### REQUIRED WORK
Below are entries to reproduce exactly, apart from their pictures.

### INFORMATION SUPPLIED
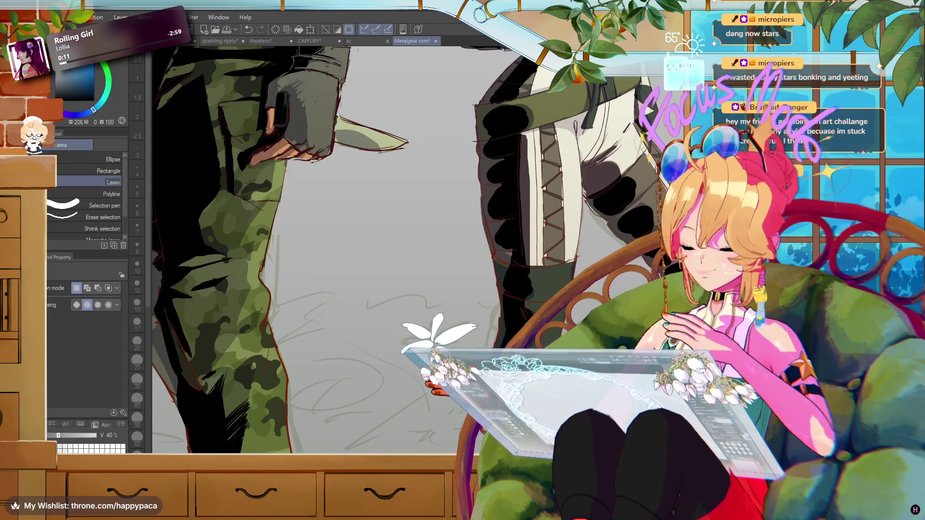
pyautogui.press('ctrl+d')
pyautogui.moveTo(431, 323)
pyautogui.mouseDown()
pyautogui.moveTo(430, 339)
pyautogui.moveTo(429, 315)
pyautogui.mouseUp()
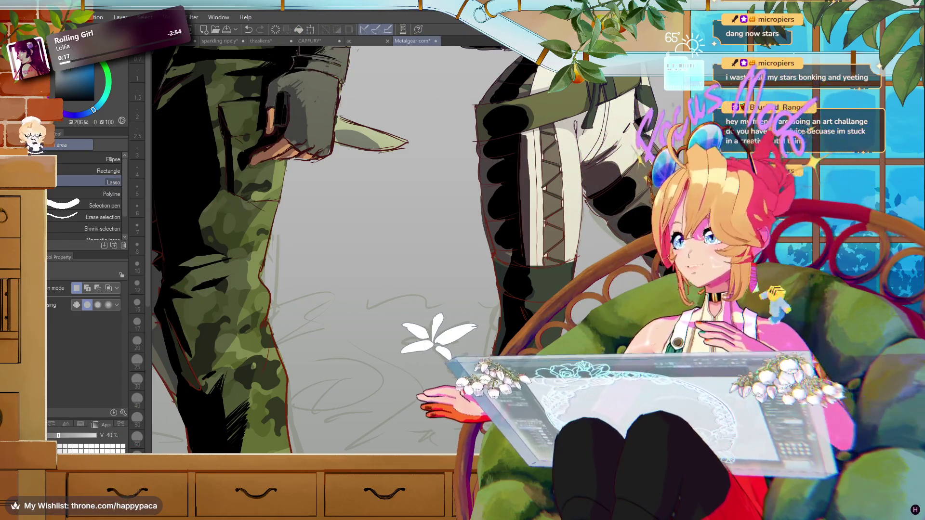
pyautogui.press('p')
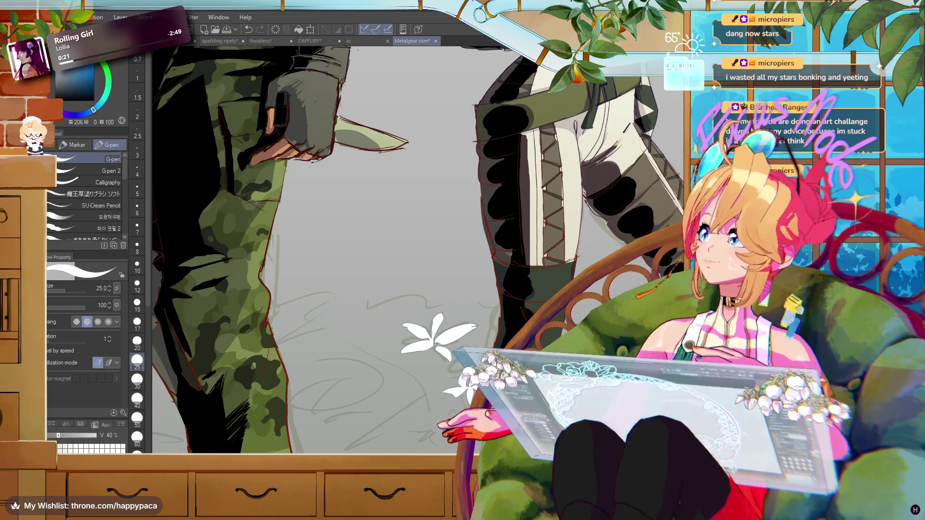
# At pen size 15, paint and touch up small white flowers around the woman's boots
pyautogui.click(137, 304)
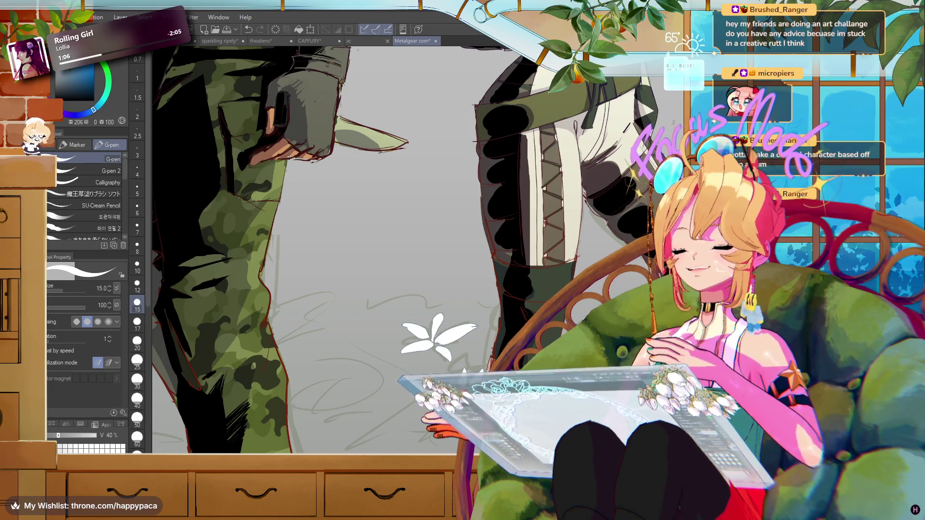
pyautogui.press('e')
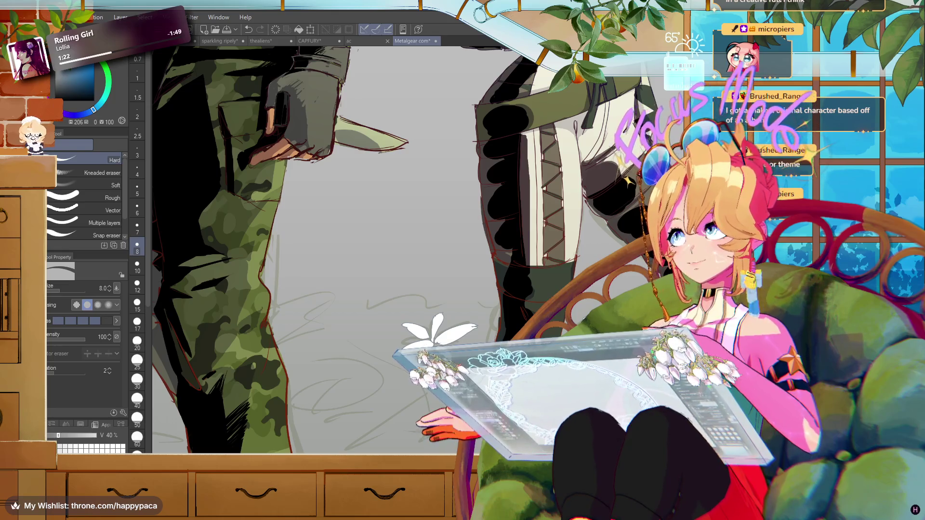
pyautogui.press('p')
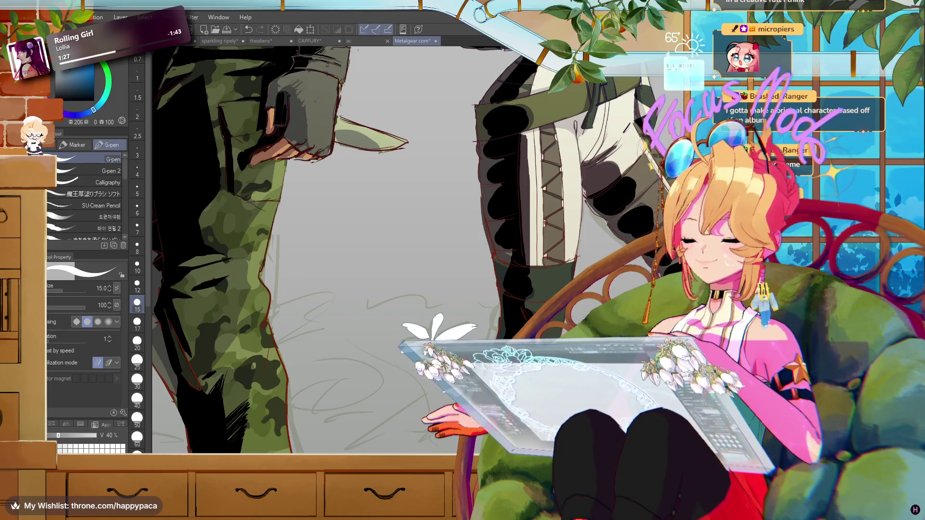
pyautogui.hscroll(5, 386, 251)
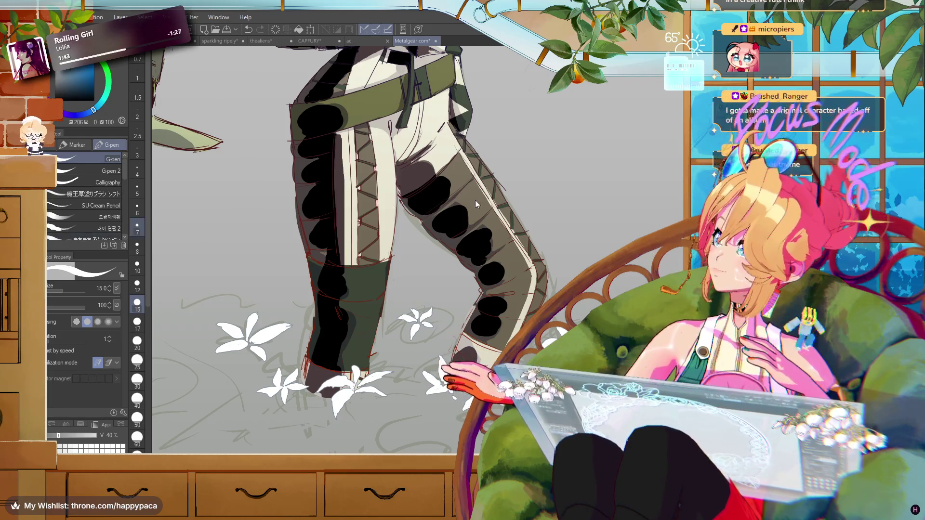
pyautogui.scroll(-5, 476, 204)
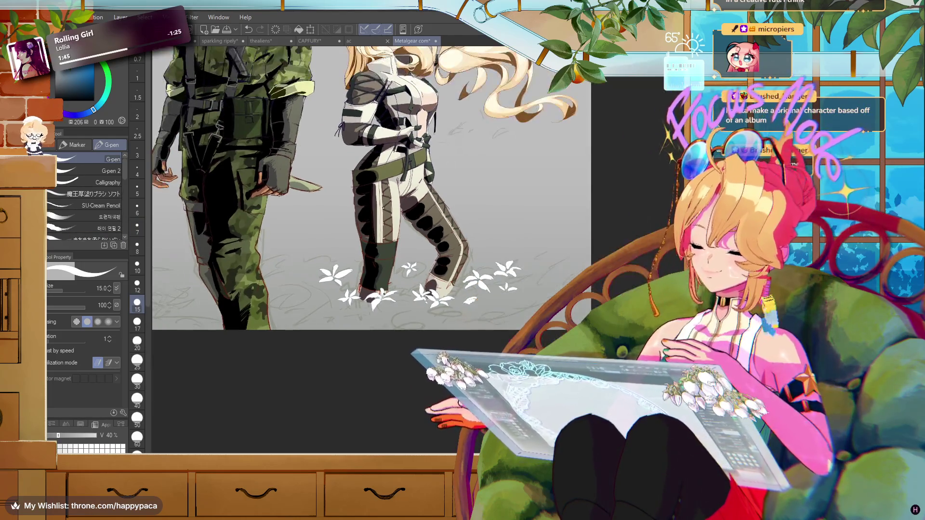
pyautogui.scroll(2, 370, 203)
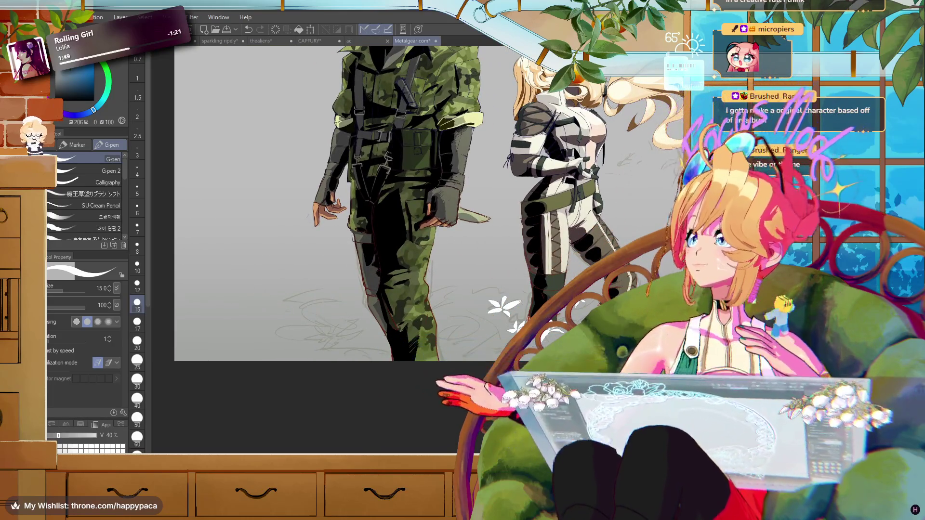
pyautogui.hscroll(5, 371, 203)
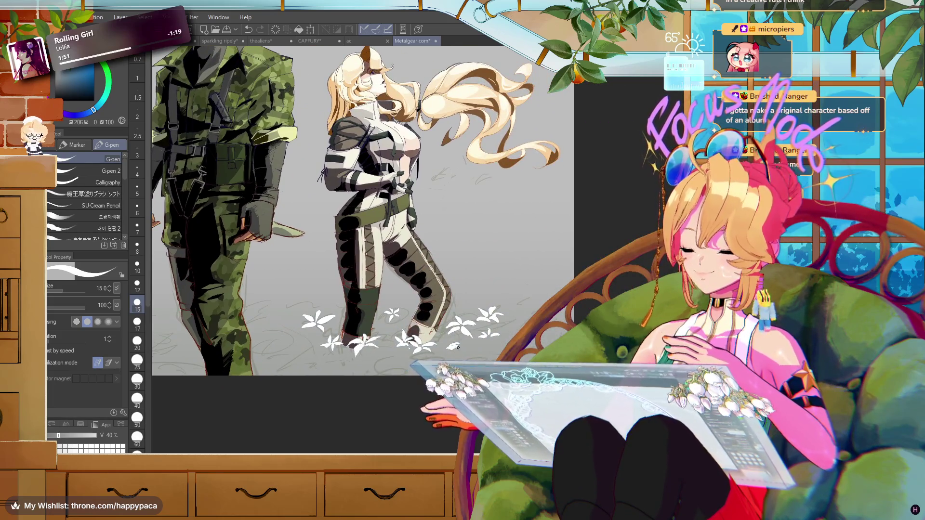
# Draw another small white flower beside the woman's right foot
pyautogui.press('m')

### TASK RESPONSE
pyautogui.press('ctrl+d')
pyautogui.moveTo(431, 323)
pyautogui.mouseDown()
pyautogui.moveTo(430, 339)
pyautogui.moveTo(429, 315)
pyautogui.mouseUp()
pyautogui.press('p')
# At pen size 15, paint and touch up small white flowers around the woman's boots
pyautogui.click(137, 304)
pyautogui.press('e')
pyautogui.press('p')
pyautogui.hscroll(5, 386, 251)
pyautogui.scroll(-5, 476, 204)
pyautogui.scroll(2, 370, 203)
pyautogui.hscroll(5, 371, 203)
# Draw another small white flower beside the woman's right foot
pyautogui.press('m')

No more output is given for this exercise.